The Commoditization of Design

When you squint your eyes and tilt your head, don’t a lot of these products look awfully, well, similar? Don’t they look pretty but, at times, a little dull?

When it becomes necessary for virtually every business to signal they value design by adopting an up-to-date style, it becomes a commodity, a box to be ticked. That fresh look quickly becomes a cliché. This descent towards aesthetic monoculture was helped by the ease with which this particular style can be cheaply imitated: stick a blurred photo in the background, lay some centered Helvetica Neue on top and you’re already halfway there!
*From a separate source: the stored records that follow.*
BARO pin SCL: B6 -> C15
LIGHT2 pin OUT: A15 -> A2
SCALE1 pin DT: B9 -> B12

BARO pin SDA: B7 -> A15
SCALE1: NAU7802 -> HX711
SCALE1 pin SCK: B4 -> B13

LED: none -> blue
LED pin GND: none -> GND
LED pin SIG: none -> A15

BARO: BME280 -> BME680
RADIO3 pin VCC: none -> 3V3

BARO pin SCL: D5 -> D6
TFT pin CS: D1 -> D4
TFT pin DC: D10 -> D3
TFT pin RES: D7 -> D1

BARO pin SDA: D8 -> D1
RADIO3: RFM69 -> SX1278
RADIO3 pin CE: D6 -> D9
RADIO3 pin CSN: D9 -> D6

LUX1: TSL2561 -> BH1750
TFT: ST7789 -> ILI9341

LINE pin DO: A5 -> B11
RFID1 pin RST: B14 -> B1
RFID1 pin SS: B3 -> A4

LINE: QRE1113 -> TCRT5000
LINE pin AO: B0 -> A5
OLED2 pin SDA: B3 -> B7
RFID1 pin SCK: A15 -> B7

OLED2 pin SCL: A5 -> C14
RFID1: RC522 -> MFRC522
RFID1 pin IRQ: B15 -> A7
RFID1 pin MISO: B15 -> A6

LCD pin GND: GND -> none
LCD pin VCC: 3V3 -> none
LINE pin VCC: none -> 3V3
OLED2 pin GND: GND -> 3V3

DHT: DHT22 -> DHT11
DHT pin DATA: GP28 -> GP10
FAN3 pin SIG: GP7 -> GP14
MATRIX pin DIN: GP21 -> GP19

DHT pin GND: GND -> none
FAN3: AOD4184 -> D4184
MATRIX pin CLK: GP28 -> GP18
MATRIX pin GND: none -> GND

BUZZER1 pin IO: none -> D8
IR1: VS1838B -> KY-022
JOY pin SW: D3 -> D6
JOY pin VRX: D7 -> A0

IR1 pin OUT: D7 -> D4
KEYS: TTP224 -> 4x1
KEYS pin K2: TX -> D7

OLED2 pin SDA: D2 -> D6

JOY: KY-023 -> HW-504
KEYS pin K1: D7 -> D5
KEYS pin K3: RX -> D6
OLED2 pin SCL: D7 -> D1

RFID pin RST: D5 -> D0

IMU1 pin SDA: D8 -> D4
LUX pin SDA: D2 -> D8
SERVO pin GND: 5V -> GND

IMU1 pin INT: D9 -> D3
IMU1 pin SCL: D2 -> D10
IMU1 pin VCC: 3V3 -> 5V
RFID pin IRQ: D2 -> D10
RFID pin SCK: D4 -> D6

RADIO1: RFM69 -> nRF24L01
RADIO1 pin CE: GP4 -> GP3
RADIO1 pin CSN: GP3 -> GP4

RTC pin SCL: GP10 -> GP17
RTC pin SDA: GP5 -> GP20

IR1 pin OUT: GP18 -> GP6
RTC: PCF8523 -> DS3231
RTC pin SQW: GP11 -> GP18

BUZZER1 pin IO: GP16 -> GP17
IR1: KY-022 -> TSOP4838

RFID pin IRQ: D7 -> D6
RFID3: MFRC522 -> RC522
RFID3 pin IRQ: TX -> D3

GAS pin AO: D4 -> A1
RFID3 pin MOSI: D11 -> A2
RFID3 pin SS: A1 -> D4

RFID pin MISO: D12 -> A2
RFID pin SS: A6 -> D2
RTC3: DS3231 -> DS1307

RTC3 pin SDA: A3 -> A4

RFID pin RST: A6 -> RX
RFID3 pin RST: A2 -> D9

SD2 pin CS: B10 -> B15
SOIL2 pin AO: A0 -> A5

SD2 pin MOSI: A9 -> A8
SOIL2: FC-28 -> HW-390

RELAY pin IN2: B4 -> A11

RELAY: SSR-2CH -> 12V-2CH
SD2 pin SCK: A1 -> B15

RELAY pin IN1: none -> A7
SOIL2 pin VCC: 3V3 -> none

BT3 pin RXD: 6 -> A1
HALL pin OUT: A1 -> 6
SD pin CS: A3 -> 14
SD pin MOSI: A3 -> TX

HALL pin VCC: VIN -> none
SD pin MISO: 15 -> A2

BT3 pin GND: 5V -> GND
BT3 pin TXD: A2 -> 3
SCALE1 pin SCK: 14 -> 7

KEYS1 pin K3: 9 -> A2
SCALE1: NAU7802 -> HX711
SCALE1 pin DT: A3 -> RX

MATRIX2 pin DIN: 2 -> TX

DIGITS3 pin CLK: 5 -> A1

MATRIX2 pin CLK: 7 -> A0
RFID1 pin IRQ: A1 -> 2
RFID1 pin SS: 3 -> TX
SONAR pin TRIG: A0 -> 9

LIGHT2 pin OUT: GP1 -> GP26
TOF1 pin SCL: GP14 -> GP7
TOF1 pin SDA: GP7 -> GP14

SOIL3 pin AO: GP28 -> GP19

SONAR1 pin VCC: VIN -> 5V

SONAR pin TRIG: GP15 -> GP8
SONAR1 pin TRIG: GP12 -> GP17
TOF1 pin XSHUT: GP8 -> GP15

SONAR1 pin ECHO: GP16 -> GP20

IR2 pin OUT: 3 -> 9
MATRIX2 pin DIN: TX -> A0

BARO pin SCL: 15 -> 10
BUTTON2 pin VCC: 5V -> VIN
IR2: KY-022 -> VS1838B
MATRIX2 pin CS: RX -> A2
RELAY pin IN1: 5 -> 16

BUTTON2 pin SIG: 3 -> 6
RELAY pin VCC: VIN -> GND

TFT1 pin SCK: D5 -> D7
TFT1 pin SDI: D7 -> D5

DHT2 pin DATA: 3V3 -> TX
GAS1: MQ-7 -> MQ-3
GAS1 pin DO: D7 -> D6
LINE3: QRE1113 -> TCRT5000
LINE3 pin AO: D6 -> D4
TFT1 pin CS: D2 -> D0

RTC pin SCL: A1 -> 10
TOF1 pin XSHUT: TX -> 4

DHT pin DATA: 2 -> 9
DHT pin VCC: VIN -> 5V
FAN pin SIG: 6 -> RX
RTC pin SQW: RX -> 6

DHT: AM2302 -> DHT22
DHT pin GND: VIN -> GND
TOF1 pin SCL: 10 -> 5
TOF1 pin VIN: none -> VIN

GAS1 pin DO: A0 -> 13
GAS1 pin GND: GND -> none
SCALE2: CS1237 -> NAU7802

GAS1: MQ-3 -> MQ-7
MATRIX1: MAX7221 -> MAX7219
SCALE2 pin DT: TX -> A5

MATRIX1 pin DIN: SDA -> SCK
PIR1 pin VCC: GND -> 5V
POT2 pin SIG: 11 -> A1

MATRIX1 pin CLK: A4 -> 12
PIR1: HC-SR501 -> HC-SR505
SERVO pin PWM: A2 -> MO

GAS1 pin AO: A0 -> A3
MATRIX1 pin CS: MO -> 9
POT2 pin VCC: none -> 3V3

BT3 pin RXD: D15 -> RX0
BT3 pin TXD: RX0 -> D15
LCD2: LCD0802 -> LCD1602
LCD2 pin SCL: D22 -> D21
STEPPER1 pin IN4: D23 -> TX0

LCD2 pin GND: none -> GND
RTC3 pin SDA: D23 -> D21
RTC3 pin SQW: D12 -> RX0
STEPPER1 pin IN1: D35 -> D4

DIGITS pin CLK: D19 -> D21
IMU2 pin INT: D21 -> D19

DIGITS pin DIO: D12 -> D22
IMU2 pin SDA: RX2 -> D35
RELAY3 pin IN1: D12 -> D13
What other opportunities might we be missing out on? The internet and its surrounding technologies are the driving cultural forces of our generation. Taken individually all of these designs are quite beautiful. But who wants to live in a world with only one type of beauty?

Has Visual Design Fallen Flat?, Emmet Connolly

Great points all around in this piece.

What is the solution?

We could argue platforms like Squarespace have contributed to this homogonization and commodification of design, but at the same time, they’re enabled people and small businesses to create nice looking sites with an extremely easy-to-use content management system. In an alternate universe where Squarespace didn’t exist these would likely be horrendous HTML sites built in Dreamweaver or mobile-incompatible Flash sites from 2005.

The sad truth for a lot of designers (I’ve had a career as a designer for 15 years) is that many clients don’t need a custom-made website. An off-the-shelf solution from Squarespace, Virb, Weebly or Wix is more than adequate for many people. A custom website will not impact most businesses more than a one made with one of the previously mentioned services. This fact might hurt some egos, but the sooner designers come to terms with this, the better off they’ll be.

An even scarier and sadder truth is one people in the creative field like to think doesn’t apply to them: that robots and artificial intelligence will never replace them. Spoiler: this is already happening. My only advice is the words of Charles Darwin, and my daily mantra: “It is not the strongest nor the most intelligent species that survives, but the one most adaptable to change.”

Your value as a designer is in your ability to solve problems for clients. Most of the time this manifests itself in visual solutions, but as designers we have to learn that we can and should be able add value in other ways (again, follow the above mantra).